Siamo fortunati ad avere in mostra diversi dei tuoi neon. Quanto è importante esprimere questi sentimenti con la luce, anziché scrivere su tela o sulle tue coperte, ad esempio?

Sono cresciuta circondata da neon: erano ovunque a Margate. Oggi lì ne sono rimasti pochi, ma nel resto del mondo sono tantissimi. Io ho iniziato a farli perché volevo vederne di più in giro. E sai com’è, bisogna stare attenti ai propri desideri. Il vero neon contiene gas come argon e neon appunto, che hanno un effetto positivo sull’umore perché irradiano energia. Ecco perché erano usati nei casinò, nei bordelli, nei bar, nei club, eccetera. Il neon è luce ed energia pulsante, è una cosa viva, e questo mi fa sentire bene. Ma un conto è il neon in quanto tale, un altro è usarlo con la scrittura. L’idea è nata grazie a Carl Freedman, il gallerista. Nel 1995 dovevo realizzare un’insegna per il mio museo e Carl mi disse: «Ti piacciono i neon, perché non la fai così?». Perciò ho scritto «The Tracey Emin Museum», e quello è stato il mio primo neon. Ce l’ho ancora: è molto dolce e piuttosto piccolo, ma è stato l’inizio di tutto. Illuminare il proprio nome è un’affermazione di fiducia in sé stessi. Il neon, come oggetto, è semplicemente bello e ti fa sentire bene. Ecco perché li ho fatti e continuo a farli.

[Dati da esaminare]
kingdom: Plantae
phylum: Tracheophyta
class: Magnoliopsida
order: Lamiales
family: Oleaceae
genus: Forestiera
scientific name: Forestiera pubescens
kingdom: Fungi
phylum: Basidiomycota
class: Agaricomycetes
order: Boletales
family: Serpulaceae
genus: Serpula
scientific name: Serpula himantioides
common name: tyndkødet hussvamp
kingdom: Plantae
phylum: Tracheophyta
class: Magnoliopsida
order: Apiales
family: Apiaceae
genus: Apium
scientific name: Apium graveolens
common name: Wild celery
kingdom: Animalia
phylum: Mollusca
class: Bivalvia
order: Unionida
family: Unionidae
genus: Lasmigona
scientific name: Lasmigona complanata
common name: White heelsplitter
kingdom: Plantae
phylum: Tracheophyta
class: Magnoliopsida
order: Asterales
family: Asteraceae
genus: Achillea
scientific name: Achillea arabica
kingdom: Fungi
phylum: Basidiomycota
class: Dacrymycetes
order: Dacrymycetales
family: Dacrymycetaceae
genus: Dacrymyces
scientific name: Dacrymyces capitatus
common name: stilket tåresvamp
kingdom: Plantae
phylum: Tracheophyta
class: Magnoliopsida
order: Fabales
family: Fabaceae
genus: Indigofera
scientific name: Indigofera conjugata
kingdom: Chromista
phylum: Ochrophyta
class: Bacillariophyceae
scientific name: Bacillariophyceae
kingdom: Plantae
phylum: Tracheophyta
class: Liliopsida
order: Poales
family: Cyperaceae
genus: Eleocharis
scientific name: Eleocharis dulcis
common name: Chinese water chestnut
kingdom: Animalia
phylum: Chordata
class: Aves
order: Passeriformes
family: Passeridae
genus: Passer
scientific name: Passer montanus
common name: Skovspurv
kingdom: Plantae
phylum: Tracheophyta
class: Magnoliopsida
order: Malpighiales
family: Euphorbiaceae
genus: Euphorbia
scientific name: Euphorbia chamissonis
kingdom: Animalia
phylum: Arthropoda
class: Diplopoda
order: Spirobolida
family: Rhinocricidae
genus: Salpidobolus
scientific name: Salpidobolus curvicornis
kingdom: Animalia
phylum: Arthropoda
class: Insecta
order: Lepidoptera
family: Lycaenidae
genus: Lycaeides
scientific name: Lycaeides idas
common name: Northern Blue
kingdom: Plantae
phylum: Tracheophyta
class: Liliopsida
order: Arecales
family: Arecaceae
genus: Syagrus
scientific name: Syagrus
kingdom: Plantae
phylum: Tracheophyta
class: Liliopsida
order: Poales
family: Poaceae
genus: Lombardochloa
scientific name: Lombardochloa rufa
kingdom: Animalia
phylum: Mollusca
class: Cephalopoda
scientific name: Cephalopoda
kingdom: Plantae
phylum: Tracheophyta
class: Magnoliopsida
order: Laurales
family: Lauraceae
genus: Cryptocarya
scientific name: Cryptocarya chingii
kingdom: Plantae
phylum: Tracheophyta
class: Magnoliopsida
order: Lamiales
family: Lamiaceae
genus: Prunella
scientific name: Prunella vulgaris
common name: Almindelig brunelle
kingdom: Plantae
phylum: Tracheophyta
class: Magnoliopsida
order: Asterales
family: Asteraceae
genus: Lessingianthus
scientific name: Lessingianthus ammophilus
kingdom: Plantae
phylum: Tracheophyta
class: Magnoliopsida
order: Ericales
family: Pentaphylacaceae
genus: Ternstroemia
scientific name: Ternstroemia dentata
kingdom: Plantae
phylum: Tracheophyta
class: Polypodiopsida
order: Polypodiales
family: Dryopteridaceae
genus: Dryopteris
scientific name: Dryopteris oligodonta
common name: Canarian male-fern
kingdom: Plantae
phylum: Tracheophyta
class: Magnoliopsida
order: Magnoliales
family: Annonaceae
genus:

[Domande sul materiale]
A – Trascrivi dall'intervista sui neon il passo che si apre con le parole contenenti "Siamo fortunati ad" e si chiude con "coperte, ad esempio?".
B – Secondo l'intervista sui neon, chi suggerì di realizzare l'insegna del museo con un neon?
C – Continua l'intervista sui neon dopo l'ultima frase riportata.

[Risultati attesi]
A –
Siamo fortunati ad avere in mostra diversi dei tuoi neon. Quanto è importante esprimere questi sentimenti con la luce, anziché scrivere su tela o sulle tue coperte, ad esempio?

B – Carl Freedman, il gallerista.

C –
Luoghi come Margate e Londra sono stati fondamentali per il tuo lavoro. Quanto influisce l’ambiente sul tuo processo creativo? Esiste un luogo che hai trovato particolarmente stimolante o essenziale per il tuo lavoro?

Sono molto fortunata perché per me è più una questione di stato mentale. Potrei trovarmi nel posto più bello, nello studio migliore, con una luce perfetta e non riuscire a combinare niente perché ho il cervello confuso o perché sono troppo tesa o il mio corpo è in stato di shock. Al contrario, potrei stare seduta al tavolo della cucina e realizzare gli acquerelli migliori della mia vita. Lavorare dipende dal mio stato mentale e da come mi sento. Negli ultimi anni sono riuscita a dipingere in tutti i miei studi (in Francia, a Londra, a Margate) e sono stata molto, molto felice di lavorare ovunque mi trovassi. Di recente ho disegnato in Austria e ho fatto acquerelli in aereo. È tutta una questione di stato mentale, di quello che mi rende felice. In ogni caso, uno dei luoghi che preferisco è il mio studio in Francia, che amo profondamente.

Come artista che è sempre andata oltre i limiti stabiliti, che cosa speri che il tuo lavoro comunichi alle generazioni future? Come vedi la tua eredità nel contesto più ampio della storia dell’arte?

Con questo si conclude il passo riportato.